● DATA IN THIS EXERCISE:
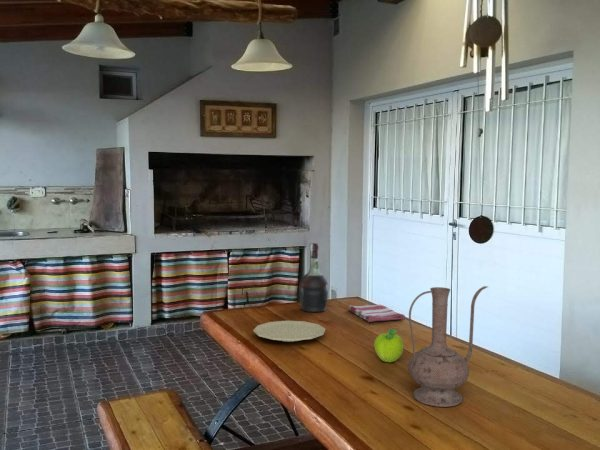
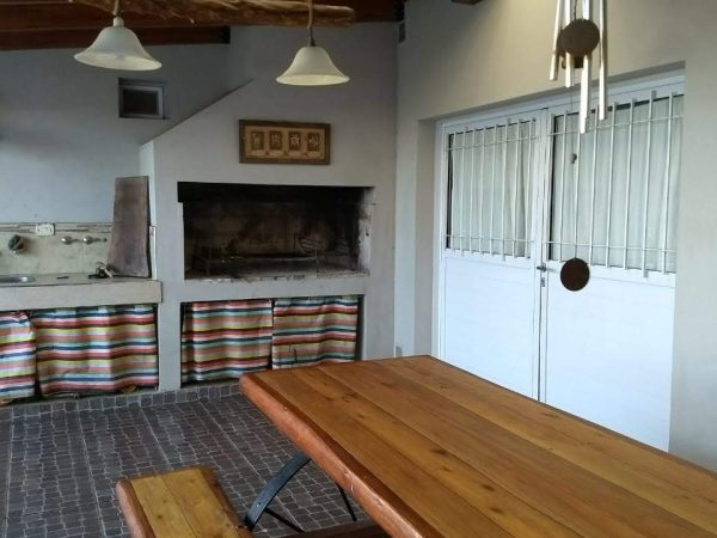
- dish towel [348,303,406,323]
- fruit [373,328,404,363]
- cognac bottle [298,242,329,313]
- plate [252,320,326,343]
- pitcher [407,285,489,408]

● INSTRUCTIONS TO FOLLOW: Everything from the line holding "- fruit [373,328,404,363]" through the last line of the entries should be retyped exactly, with no other lines.

● TASK ANSWER:
- fruit [373,328,404,363]
- cognac bottle [298,242,329,313]
- plate [252,320,326,343]
- pitcher [407,285,489,408]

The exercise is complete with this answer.